The rest is history, leading to the win, all the more poignant, as it came as National Women in Engineering Day was celebrated. "It was a wow moment. Just to be nominated and shortlisted was an amazing experience but it has made me reflect on the last five years and I feel proud and honoured, it is nice to be recognised by others, and it was also nice to be able to have my 12 year old daughter at the event as I hope seeing and meeting such strong inspirational women gives her drive and belief in herself to forge her own future."
Mrs Moss now plans to try and grow the business further in a challenging market. From Menesha Way, Trent supplies the major players in the steel industry in the Sheffield, Rotherham and Scunthorpe area – where the business has been based since it began in 1989 – with heat resistant materials to line furnaces. Out of 134 similar companies, less than a handful have female managing directors, with far less of those actually producing refractory materials like the £ turnover business.
Katy believes a fresh approach has enabled the company to move forward. "I try to engage with people on all levels and make them feel part of the bigger picture, helping them realise they can affect the outcome of everything they do. Integrity, honesty and openness are important to me," said the Yorkshire and Humber Living Wage Award winner of 2015.
She is also proud of the British made products, believing it gives the edge when it comes to quality. Of the recent EU Referendum decision, she said: “I think we need to accept the result and get to work on securing our future as an independent country, focusing on the right negotiations that are going to help us be competitive and fuel our exports."
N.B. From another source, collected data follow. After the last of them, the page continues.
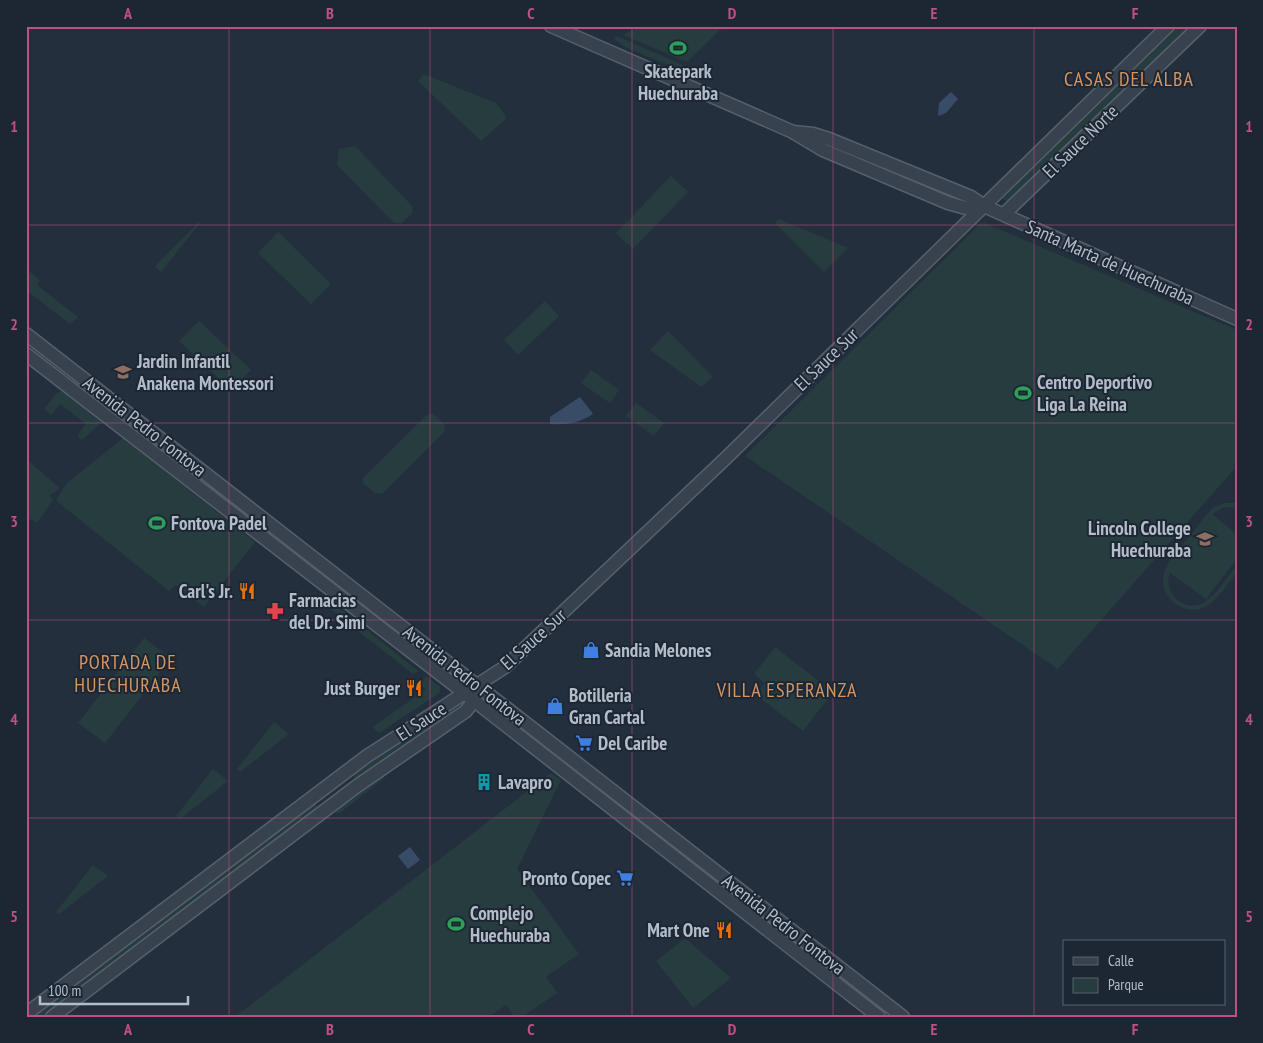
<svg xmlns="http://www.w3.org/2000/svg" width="1263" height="1043" viewBox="0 0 1263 1043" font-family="'PT Sans Narrow',sans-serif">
  <rect width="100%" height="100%" fill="#242f3e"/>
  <g fill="#263c3f">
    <polygon points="640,26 724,26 687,62 623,35"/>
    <polygon points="1170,26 1197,26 1012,203 993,195"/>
    <polygon points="617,36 687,67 685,70 680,70 625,47 614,39"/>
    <polygon points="424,74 496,103 507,118 481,141 418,81"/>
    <polygon points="355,146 413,207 412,213 402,223 394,223 337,165 339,149"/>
    <polygon points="671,176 688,192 633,249 616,233"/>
    <polygon points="779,219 848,248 824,272 775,223"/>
    <polygon points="199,222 200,223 161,272 155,266"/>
    <polygon points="982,222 1237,330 1237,466 1058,669 745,456"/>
    <polygon points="278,232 331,284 311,304 258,253"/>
    <polygon points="26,269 40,280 37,285 78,317 70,324 26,290"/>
    <polygon points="545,301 559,316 518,355 504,340"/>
    <polygon points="199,321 251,370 231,390 179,341"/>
    <polygon points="668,331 713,377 701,387 650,350"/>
    <polygon points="591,370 619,390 610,403 581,383"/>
    <polygon points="74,381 95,393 417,643 414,647 150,441 72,383"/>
    <polygon points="61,391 65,393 102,422 82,440 77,436 86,424 60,404 51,415 44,409 56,394"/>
    <polygon points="636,403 664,423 654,436 626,416"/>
    <polygon points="432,413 445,425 444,432 382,494 375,493 363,483 363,478 427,415"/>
    <polygon points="123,438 255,542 204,607 175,585 169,591 59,503 56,500 67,483"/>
    <polygon points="26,459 60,488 49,496 53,500 37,523 32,519 26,521"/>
    <path d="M1224 503H1237V508L1225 507 1215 512 1171 567 1213 515 1237 534V559L1206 599 1170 573C1162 593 1184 613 1203 603 1215 597 1228 576 1237 565V572C1228 583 1218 600 1205 607 1186 616 1163 601 1163 581 1163 574 1166 568 1169 562L1208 513 1212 508Z"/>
    <polygon points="322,595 348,615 348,617 343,619 320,601 319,599"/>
    <polygon points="356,621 418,671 413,674 354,628"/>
    <polygon points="144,638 171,658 105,743 78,723"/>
    <polygon points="775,647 833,692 803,731 756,695 765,683 754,674"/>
    <polygon points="426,676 440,687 440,692 438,694 379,733 373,727 426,689 419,683"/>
    <polygon points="454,706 457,709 455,713 357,778 354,778 354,772"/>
    <polygon points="274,722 289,734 240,772 237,769"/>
    <polygon points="213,769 228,781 180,819 176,816"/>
    <polygon points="383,773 385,776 383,779 340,813 336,813 333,810"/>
    <polygon points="551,773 561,780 517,869 579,954 546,977 557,993 522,1017 514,1017 506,1005 489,1017 235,1017"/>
    <polygon points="314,803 317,806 318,810 43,1017 32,1017"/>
    <polygon points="93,865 108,876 59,914 56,912"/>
    <polygon points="685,938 731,978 693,1008 656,961"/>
  </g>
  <g fill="#394c67">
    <polygon points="951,92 958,99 946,113 938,116 939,103"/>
    <path d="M580 397 593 414C579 423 567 425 550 424V417Z"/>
    <polygon points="410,847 420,860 408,869 398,856"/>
  </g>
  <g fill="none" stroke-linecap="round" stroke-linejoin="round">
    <g stroke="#565f6c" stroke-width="15">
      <g id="tertiary">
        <polyline points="551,26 793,132 823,150 948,203 966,208 984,206"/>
        <polyline points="793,132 813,134 829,139 971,197 984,206 1237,319"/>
        <polyline points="1004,214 1200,26"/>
        <polyline points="26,334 903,1017"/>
        <polyline points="26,354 453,684 879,1017"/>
        <polyline points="26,1014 367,756 505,667 726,458 1168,26"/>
        <polyline points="52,1017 357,786 466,711 474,700 476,693"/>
      </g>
    </g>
    <use href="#tertiary" stroke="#38414e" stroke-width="12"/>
  </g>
  <path fill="none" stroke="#bd5182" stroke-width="1" stroke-opacity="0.55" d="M229 26V1017M430 26V1017M632 26V1017M833 26V1017M1034 26V1017M26 225H1237M26 423H1237M26 620H1237M26 818H1237"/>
  <defs>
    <g id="stadium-bare" transform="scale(1.35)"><path d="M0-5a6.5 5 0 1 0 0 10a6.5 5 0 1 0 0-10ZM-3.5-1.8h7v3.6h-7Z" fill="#2e9e5b" stroke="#1d2633" stroke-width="2.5" paint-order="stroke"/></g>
    <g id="school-bare" transform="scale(1.35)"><path d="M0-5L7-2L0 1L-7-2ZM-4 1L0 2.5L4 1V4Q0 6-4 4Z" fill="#8d6e63" stroke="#1d2633" stroke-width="2.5" paint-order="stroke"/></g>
    <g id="restaurant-bare" transform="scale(1.35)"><path d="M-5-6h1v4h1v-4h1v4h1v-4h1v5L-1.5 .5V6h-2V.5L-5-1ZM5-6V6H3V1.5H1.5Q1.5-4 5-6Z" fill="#e8710a" stroke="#1d2633" stroke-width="2.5" paint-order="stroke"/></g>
    <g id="pharmacy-bare" transform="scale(1.35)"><path d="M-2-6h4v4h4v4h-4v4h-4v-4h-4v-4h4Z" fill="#e0444e" stroke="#1d2633" stroke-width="2.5" paint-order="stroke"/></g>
    <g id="shop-bare" transform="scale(1.35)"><path d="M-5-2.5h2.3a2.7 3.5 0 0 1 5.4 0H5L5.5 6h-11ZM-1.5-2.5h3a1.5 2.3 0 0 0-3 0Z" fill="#3f7fe0" stroke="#1d2633" stroke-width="2.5" paint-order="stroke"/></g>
    <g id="supermarket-bare" transform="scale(1.35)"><path d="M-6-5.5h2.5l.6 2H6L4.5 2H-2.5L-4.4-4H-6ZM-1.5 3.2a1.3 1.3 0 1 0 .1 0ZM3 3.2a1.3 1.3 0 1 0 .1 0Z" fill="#3f7fe0" stroke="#1d2633" stroke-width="2.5" paint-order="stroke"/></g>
    <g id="building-bare" transform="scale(1.35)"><path d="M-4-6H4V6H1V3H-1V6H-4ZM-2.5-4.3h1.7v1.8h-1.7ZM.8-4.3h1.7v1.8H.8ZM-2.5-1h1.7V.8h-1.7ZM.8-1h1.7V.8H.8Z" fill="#0f9aa8" stroke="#1d2633" stroke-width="2.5" paint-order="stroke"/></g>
  </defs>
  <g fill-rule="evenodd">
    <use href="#stadium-bare" x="678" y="48"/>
    <use href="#school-bare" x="123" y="372"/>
    <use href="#stadium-bare" x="1023" y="393"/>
    <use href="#stadium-bare" x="157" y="523"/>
    <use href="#school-bare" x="1205" y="539"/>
    <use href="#restaurant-bare" x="247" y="591"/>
    <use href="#pharmacy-bare" x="275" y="611"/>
    <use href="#shop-bare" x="591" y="650"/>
    <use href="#restaurant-bare" x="414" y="688"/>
    <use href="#shop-bare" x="555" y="706"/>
    <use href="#supermarket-bare" x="584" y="743"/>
    <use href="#building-bare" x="484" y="782"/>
    <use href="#supermarket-bare" x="625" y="878"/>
    <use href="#stadium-bare" x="456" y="924"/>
    <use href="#restaurant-bare" x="724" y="930"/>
  </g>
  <g text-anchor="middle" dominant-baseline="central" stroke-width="4" stroke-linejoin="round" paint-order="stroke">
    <g font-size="19" font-weight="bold" fill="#b4bcc9" stroke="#1d2633" text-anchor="start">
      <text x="678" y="71" text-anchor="middle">Skatepark<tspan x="678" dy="22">Huechuraba</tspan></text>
      <text x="137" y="361">Jardin Infantil<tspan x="137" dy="22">Anakena Montessori</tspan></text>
      <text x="1037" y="382">Centro Deportivo<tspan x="1037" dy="22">Liga La Reina</tspan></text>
      <text x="171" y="523">Fontova Padel</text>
      <text x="1191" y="528" text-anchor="end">Lincoln College<tspan x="1191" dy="22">Huechuraba</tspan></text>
      <text x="233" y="591" text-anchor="end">Carl's Jr.</text>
      <text x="289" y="600">Farmacias<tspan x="289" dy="22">del Dr. Simi</tspan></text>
      <text x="605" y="650">Sandia Melones</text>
      <text x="400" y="688" text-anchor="end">Just Burger</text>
      <text x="569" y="695">Botilleria<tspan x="569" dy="22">Gran Cartal</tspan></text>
      <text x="598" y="743">Del Caribe</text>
      <text x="498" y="782">Lavapro</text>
      <text x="611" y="878" text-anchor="end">Pronto Copec</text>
      <text x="470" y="913">Complejo<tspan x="470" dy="22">Huechuraba</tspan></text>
      <text x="710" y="930" text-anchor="end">Mart One</text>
    </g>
    <g font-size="19" fill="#b4bcc9" stroke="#1d2633">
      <text transform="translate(1080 141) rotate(-44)">El Sauce Norte</text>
      <text transform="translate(1110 262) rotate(24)">Santa Marta de Huechuraba</text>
      <text transform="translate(826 359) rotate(-44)">El Sauce Sur</text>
      <text transform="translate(145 426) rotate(38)">Avenida Pedro Fontova</text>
      <text transform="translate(533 639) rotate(-42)">El Sauce Sur</text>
      <text transform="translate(465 675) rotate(38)">Avenida Pedro Fontova</text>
      <text transform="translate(421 721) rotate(-33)">El Sauce</text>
      <text transform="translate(784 924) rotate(38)">Avenida Pedro Fontova</text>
    </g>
    <g font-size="20" letter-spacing="1" fill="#d59563" stroke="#1d2633">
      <text x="1129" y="79">CASAS DEL ALBA</text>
      <text x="128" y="662">PORTADA DE<tspan x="128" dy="23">HUECHURABA</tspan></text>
      <text x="787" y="690">VILLA ESPERANZA</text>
    </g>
  </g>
  <rect width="1263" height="1043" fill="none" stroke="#1d2633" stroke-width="55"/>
  <rect x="1063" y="940" width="162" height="65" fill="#1d2633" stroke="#59626f"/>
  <rect x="1073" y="957" width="25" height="8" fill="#38414e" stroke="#59626f"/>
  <text x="1108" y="966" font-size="15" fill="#b4bcc9">Calle</text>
  <rect x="1073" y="978" width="25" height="15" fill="#263c3f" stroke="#59626f"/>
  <text x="1108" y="990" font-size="15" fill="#b4bcc9">Parque</text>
  <path d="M40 996v8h148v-8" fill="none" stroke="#b4bcc9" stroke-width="2.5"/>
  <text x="48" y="996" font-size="15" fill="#b4bcc9" stroke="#1d2633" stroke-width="4" paint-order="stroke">100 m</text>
  <rect x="28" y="28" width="1208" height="988" fill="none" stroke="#bd5182" stroke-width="2"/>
  <g font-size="16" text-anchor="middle" font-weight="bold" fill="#bd5182">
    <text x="128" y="19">A</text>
    <text x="330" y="19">B</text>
    <text x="531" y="19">C</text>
    <text x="732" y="19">D</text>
    <text x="934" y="19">E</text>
    <text x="1135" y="19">F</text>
    <text x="14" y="132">1</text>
    <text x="1249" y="132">1</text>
    <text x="14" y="330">2</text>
    <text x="1249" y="330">2</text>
    <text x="14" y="527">3</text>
    <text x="1249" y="527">3</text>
    <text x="14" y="725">4</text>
    <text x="1249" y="725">4</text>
    <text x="14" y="922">5</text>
    <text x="1249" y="922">5</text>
    <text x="128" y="1035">A</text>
    <text x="330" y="1035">B</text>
    <text x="531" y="1035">C</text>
    <text x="732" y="1035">D</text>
    <text x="934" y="1035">E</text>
    <text x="1135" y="1035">F</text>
  </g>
</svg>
"Britain has a history steeped in steel-making and can produce exceptional products which cannot be rivalled anywhere in terms of quality. We have done an excellent job with locally produced food and British meat but we need to try and think about everything we buy and make ethical and considered decisions that secure the future of our country."
She pipped leading figures from National Grid, Schneider Electric and the Royal Academy of Engineering to the title. Hosted by Canadian comedian Katherine Ryan, the 2016 First Women Awards produced another stellar crop of inspirational winners, now in its 12th year.
Previous recipients have included Dame Mary Perkins, founder of Specsavers, Thea Green, founder of Nails Inc, and corporate leaders such as BP’s Angela Strank. Trent was this year on the podium with First Capital, Golin, Kiddylicious and Dell.